熊本県/県南地域の新工業団地計画、24年度内に候補地選定へ

熊本県は八代や芦北、球磨川流域の各地域で構成する県南地域への県営工業団地の整備に向け、2023年度後半から適地調査を進めている。県の企業立地課によると、25ヘクタール程度の用地取得が可能であることを条件に、複数の候補地が挙がっているという。関係市町村の意見を踏まえつつ、24年度内に候補地を1カ所選定することを目指している。早ければ25年度に基本設計に着手する見込み。
新たな工業団地整備の検討は、半導体受託生産最大手の台湾積体電路製造(TSMC)が県北地域の菊陽町進出に伴う経済波及効果を、県南地域にも拡大させるのが狙い。24年度当初予算では調査など関連事業費として1133万2000円を計上した。
23年度後半に着手した適地調査では交通アクセスや工業用水などの観点を踏まえつつ、県北の菊池市で整備してきた県営工業団地「菊池テクノパーク」など、先行事例を参考に25ヘクタール程度の用地取得ができる候補地を抽出。同課は候補地の地点といった詳細については協議中のために非公表とした。
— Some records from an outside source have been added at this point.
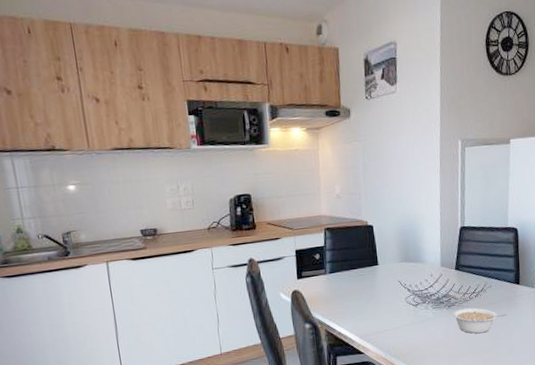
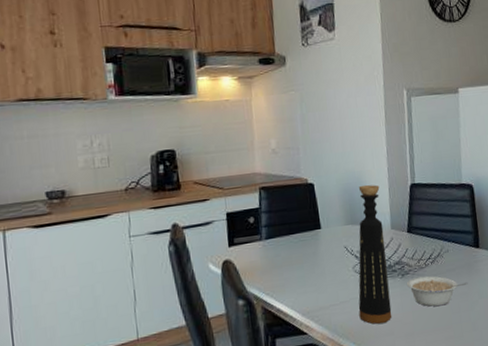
bottle: none [409,227,438,347] -> present [358,184,392,324]

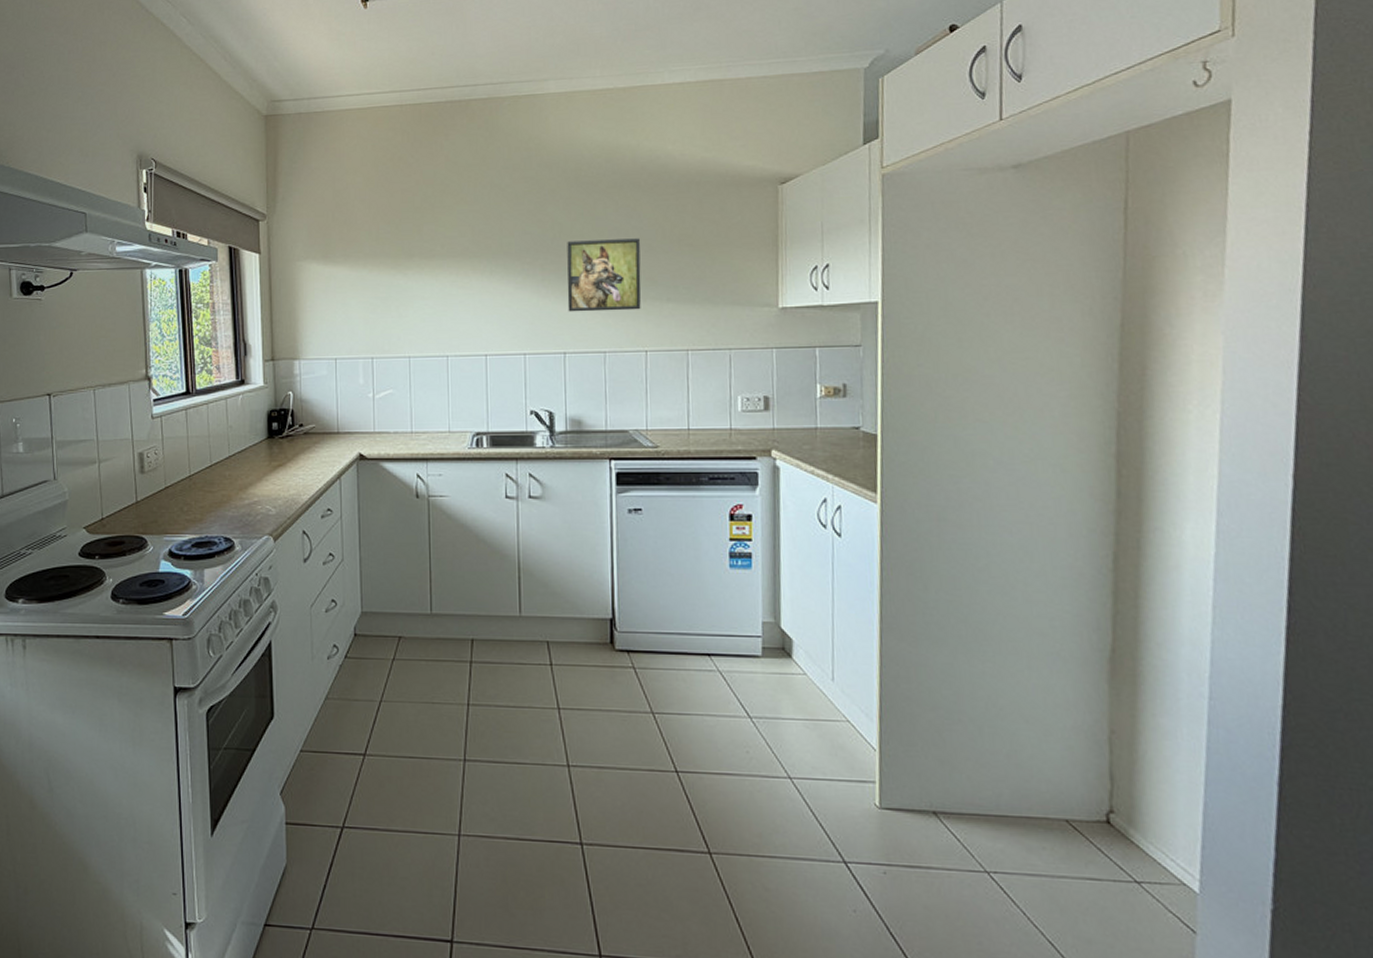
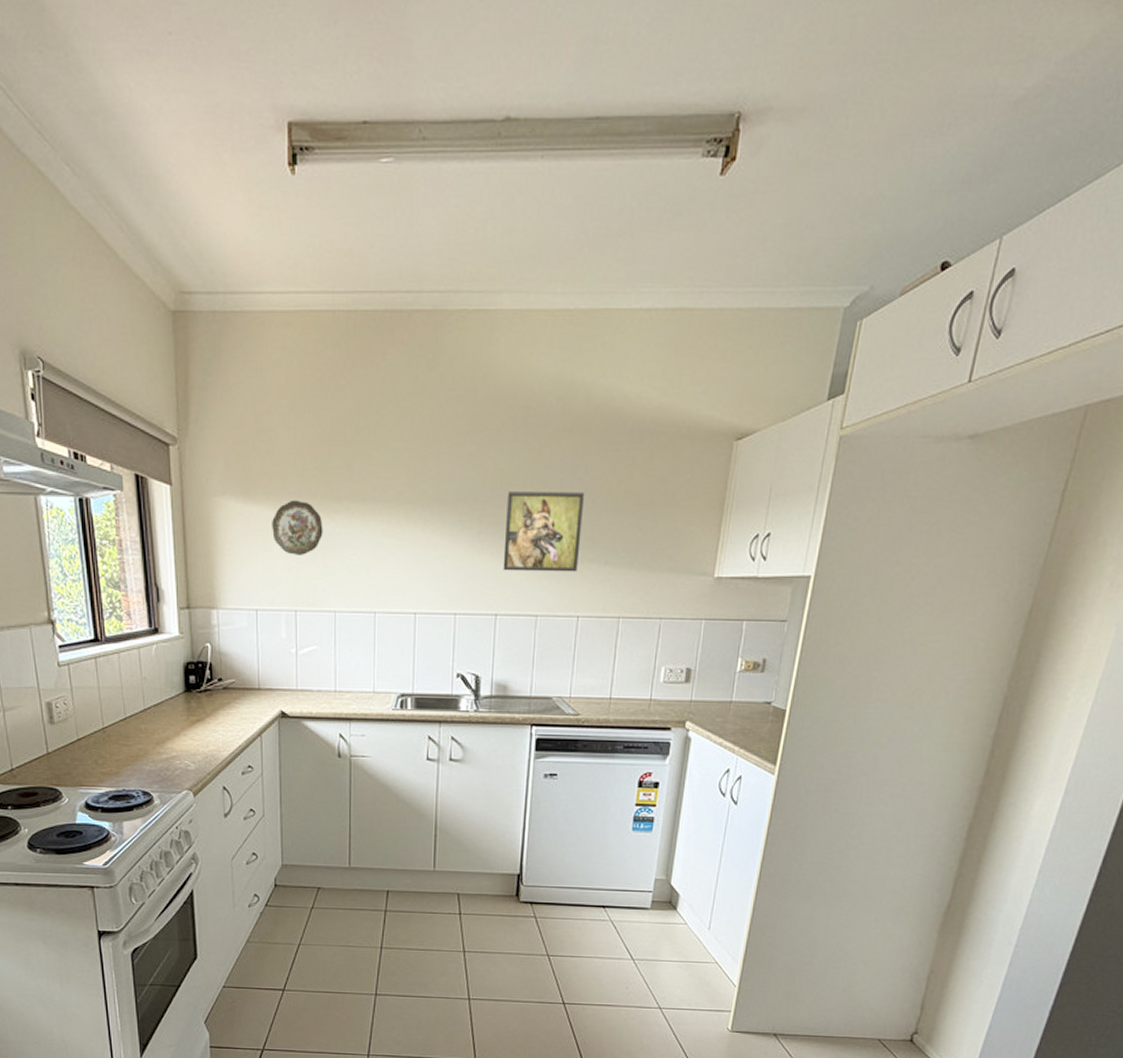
decorative plate: none [350,260,397,308] -> present [272,499,323,555]

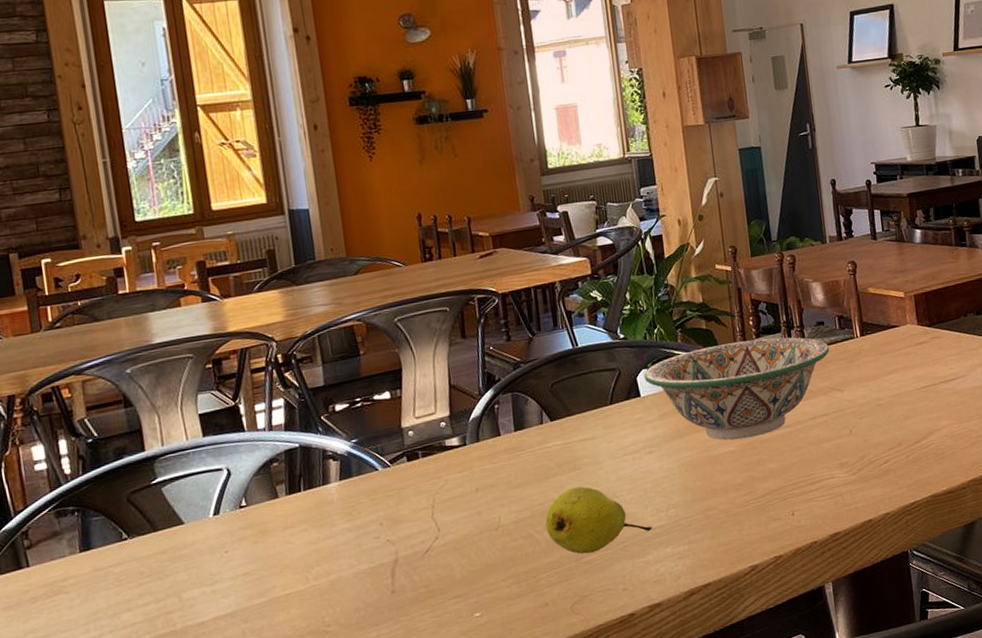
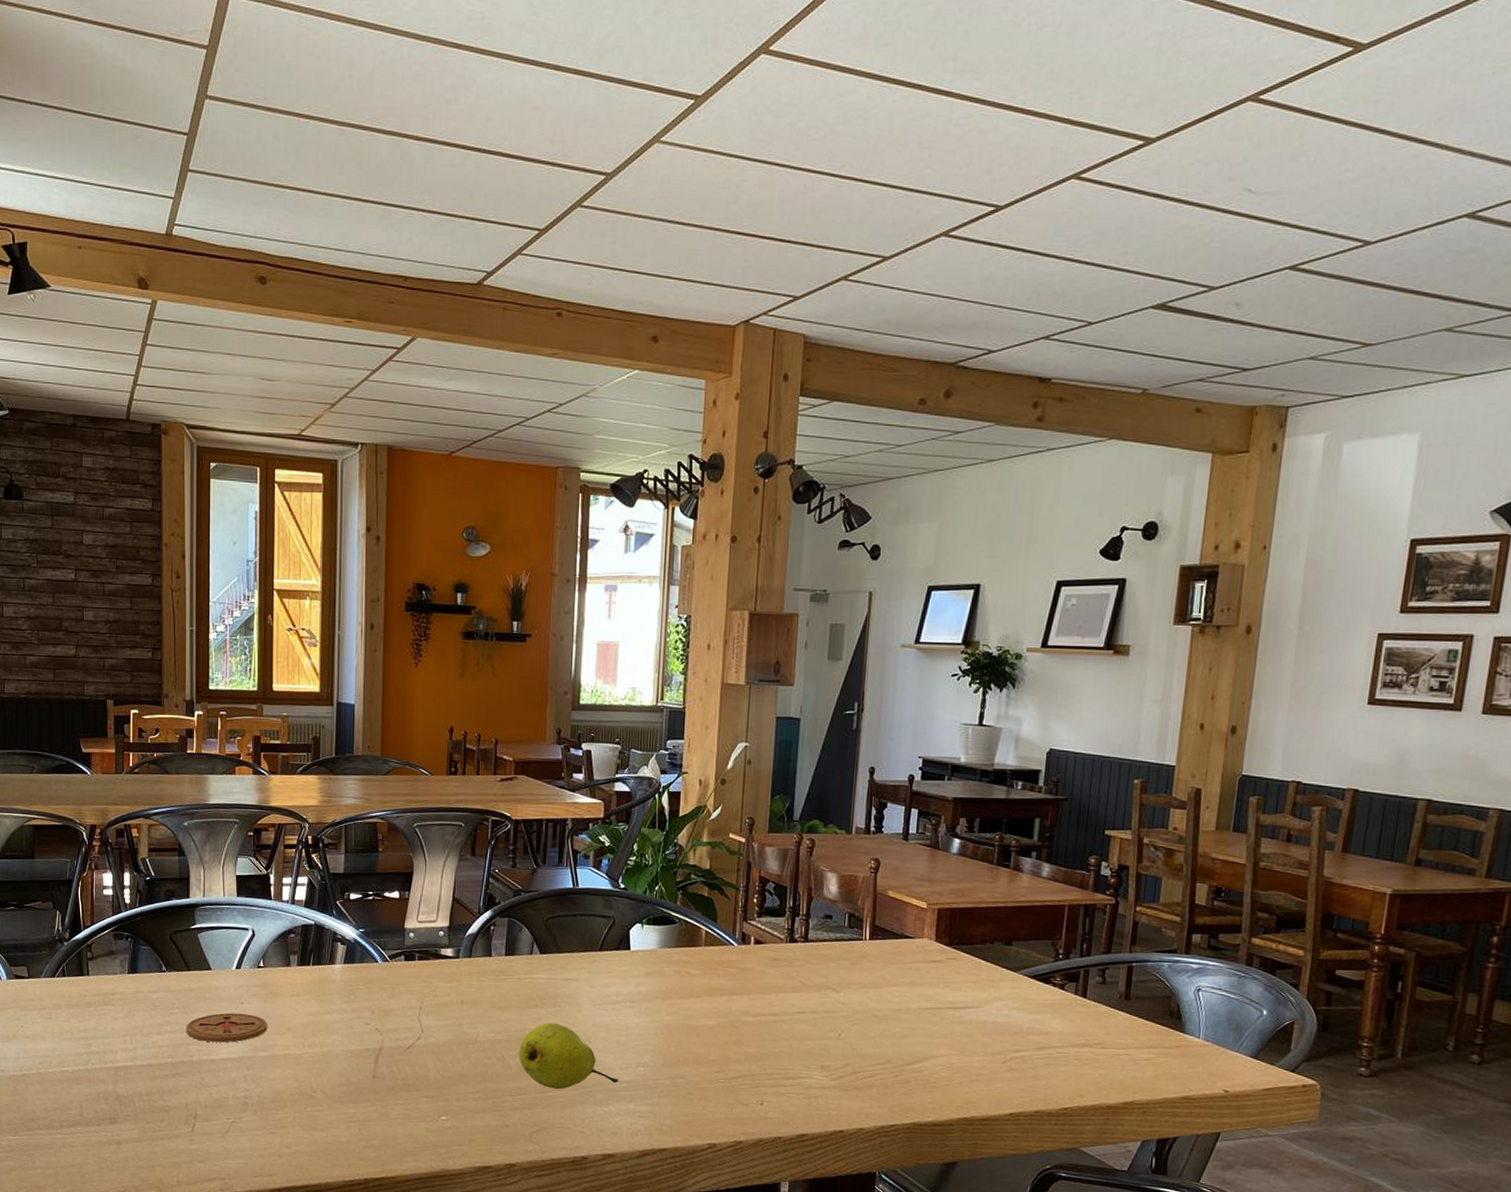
coaster: none [161,560,262,606] -> present [186,1012,268,1043]
decorative bowl: present [644,337,830,441] -> none [637,915,833,1017]

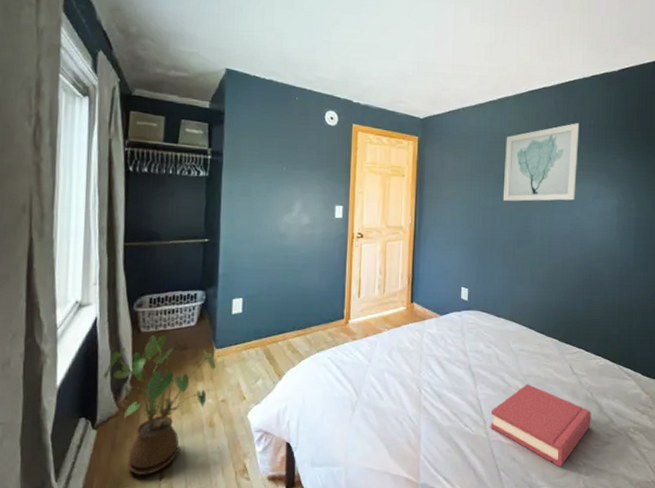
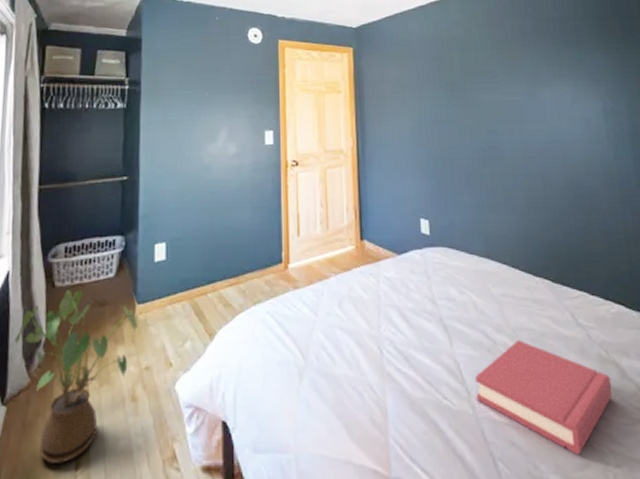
wall art: present [502,123,580,202] -> none [455,18,548,113]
基本設計から造成工事の完了までには5~6カ年は必要となるが、企業の投資熱が冷める前に分譲開始できるかが課題となる。同課は菊池市の工業団地整備では地元との調整を行ったことで、基本設計から造成完了までの期間を4カ年に短縮できた事例を基に、「なるべく早期に分譲開始できるよう、地元との調整に取り組みたい」としている。
TSMCの菊陽町進出に伴い、同町の周辺など県北地域では半導体関連産業をはじめとした企業立地の動きが加速している。一方、県南地域ではTSMC進出による経済効果を感じられないとの声も生まれている。これを受け、蒲島郁夫前知事が23年12月の県議会で県南地域への工業団地整備を目指す考えを表明した。
誘致企業は半導体関連産業を念頭に置きながらも、物流企業や農産物生産の地域特性を生かせる食品関連といった業種の誘致も視野に入れる。